START Given entries

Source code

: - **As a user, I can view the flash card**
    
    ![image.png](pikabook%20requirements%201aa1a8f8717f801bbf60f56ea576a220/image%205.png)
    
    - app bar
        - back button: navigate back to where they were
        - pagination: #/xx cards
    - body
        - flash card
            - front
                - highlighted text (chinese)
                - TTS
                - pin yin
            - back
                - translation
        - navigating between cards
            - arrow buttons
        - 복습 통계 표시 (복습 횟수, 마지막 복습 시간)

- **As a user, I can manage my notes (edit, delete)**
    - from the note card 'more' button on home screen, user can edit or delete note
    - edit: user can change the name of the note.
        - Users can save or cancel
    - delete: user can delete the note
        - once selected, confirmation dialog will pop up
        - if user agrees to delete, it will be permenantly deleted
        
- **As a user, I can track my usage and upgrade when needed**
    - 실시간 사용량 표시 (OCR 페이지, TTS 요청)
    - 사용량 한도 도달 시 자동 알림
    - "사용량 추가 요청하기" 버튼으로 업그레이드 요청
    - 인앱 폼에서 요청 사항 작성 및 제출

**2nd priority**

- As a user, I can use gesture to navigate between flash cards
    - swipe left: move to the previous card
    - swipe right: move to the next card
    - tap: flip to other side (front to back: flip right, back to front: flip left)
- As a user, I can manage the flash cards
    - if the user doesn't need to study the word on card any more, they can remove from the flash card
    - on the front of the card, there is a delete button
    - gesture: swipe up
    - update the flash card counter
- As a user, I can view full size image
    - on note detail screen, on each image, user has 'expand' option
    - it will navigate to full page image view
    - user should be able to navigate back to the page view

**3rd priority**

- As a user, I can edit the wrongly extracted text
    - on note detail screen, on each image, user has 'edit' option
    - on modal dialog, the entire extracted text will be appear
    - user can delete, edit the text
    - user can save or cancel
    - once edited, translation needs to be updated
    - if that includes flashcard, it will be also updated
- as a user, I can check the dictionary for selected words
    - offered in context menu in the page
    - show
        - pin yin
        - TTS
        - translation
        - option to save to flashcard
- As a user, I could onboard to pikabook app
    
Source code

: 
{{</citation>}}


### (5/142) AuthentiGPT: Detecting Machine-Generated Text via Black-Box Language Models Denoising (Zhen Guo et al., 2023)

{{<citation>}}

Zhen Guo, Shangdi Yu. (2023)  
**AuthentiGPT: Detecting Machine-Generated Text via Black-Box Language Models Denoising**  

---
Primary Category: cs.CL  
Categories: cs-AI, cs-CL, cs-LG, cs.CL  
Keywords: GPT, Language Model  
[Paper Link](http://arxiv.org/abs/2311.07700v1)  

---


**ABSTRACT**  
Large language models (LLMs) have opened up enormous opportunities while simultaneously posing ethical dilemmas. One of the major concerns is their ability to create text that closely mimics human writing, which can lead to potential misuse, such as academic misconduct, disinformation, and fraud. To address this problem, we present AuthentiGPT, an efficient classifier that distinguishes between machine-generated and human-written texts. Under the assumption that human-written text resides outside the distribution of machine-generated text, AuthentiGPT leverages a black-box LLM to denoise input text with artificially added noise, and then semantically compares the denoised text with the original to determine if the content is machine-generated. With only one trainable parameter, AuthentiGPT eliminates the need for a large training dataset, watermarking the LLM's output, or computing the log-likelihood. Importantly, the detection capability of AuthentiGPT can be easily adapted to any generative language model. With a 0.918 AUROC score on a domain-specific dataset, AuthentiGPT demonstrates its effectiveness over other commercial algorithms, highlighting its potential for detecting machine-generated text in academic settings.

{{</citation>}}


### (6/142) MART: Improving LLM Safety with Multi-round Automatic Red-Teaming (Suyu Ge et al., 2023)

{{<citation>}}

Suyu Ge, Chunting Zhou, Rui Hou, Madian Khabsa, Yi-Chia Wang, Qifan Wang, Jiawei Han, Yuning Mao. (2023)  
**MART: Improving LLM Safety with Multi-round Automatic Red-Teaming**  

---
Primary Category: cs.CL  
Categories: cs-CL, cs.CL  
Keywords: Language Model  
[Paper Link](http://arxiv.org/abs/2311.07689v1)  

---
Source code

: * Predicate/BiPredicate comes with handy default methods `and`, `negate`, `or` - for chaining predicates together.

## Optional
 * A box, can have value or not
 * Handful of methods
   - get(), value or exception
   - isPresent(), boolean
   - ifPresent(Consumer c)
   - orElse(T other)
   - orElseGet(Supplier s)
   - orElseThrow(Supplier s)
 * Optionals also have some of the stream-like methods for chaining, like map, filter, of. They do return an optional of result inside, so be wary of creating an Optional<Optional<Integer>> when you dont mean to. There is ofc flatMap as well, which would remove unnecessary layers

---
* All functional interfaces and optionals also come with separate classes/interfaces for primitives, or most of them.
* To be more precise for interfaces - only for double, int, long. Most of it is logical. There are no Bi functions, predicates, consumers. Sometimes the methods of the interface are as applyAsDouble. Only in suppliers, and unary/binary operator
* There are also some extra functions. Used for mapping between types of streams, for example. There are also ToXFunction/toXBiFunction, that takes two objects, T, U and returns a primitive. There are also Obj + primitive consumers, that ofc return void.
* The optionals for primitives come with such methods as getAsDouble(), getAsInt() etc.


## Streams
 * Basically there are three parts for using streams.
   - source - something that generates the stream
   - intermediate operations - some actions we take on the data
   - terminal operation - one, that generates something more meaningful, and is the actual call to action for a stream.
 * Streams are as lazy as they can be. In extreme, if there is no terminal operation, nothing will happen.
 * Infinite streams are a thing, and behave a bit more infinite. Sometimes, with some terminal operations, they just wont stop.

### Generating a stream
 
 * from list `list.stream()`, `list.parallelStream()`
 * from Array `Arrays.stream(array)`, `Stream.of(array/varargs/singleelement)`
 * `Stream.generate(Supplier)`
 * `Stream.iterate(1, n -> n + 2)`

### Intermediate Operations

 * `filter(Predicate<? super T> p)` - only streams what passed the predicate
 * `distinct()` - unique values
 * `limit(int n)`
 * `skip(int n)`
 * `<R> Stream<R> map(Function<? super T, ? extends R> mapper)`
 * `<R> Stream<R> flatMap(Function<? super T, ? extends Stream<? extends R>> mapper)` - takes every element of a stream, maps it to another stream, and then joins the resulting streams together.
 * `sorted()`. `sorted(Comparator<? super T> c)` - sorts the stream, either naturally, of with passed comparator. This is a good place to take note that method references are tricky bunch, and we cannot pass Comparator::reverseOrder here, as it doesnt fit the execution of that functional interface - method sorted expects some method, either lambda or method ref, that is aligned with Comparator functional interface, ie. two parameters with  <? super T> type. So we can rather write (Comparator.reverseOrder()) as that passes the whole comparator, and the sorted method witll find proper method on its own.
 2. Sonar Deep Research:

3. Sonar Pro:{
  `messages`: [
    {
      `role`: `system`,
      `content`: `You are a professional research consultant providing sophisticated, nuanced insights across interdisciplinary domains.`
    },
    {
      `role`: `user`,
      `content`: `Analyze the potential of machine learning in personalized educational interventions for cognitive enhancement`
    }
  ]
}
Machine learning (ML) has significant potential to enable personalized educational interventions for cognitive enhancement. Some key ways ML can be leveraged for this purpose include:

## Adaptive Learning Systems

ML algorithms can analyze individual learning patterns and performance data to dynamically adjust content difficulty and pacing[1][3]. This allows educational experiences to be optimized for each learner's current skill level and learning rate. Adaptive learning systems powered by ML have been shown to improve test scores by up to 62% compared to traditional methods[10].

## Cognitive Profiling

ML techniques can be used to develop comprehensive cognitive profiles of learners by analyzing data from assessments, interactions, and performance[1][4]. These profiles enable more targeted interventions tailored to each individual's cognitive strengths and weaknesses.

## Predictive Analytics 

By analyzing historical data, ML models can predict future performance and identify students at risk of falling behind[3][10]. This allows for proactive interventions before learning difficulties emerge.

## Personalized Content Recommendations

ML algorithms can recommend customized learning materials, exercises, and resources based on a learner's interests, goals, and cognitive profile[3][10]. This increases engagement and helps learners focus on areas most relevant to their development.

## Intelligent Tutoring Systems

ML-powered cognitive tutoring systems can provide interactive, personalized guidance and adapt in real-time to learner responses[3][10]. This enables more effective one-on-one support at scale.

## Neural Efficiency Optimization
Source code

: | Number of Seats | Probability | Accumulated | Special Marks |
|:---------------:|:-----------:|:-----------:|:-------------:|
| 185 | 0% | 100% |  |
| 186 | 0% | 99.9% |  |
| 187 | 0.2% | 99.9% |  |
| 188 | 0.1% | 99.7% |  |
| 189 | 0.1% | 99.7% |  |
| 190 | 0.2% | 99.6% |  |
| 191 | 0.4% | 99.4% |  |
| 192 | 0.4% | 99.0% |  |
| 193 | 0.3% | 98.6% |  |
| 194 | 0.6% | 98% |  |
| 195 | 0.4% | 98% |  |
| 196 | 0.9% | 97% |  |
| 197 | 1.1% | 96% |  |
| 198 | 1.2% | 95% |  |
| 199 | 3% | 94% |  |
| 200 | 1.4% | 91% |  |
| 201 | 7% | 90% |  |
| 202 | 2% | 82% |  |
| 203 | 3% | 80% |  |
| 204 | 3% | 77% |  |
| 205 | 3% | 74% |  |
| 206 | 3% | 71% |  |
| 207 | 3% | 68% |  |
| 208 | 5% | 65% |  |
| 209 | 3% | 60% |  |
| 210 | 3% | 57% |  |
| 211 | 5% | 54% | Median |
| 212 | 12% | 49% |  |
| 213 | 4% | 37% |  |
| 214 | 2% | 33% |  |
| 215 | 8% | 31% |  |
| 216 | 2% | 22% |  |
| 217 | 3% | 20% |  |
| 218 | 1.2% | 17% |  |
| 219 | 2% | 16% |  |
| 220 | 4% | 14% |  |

END Given entries

Instructions to follow »
Copy the records above exactly, beginning at the line that contains "- user should" and stopping after the line that contains "- option to save to flashcard".

Your solution »
    - user should be able to navigate back to the page view

**3rd priority**

- As a user, I can edit the wrongly extracted text
    - on note detail screen, on each image, user has 'edit' option
    - on modal dialog, the entire extracted text will be appear
    - user can delete, edit the text
    - user can save or cancel
    - once edited, translation needs to be updated
    - if that includes flashcard, it will be also updated
- as a user, I can check the dictionary for selected words
    - offered in context menu in the page
    - show
        - pin yin
        - TTS
        - translation
        - option to save to flashcard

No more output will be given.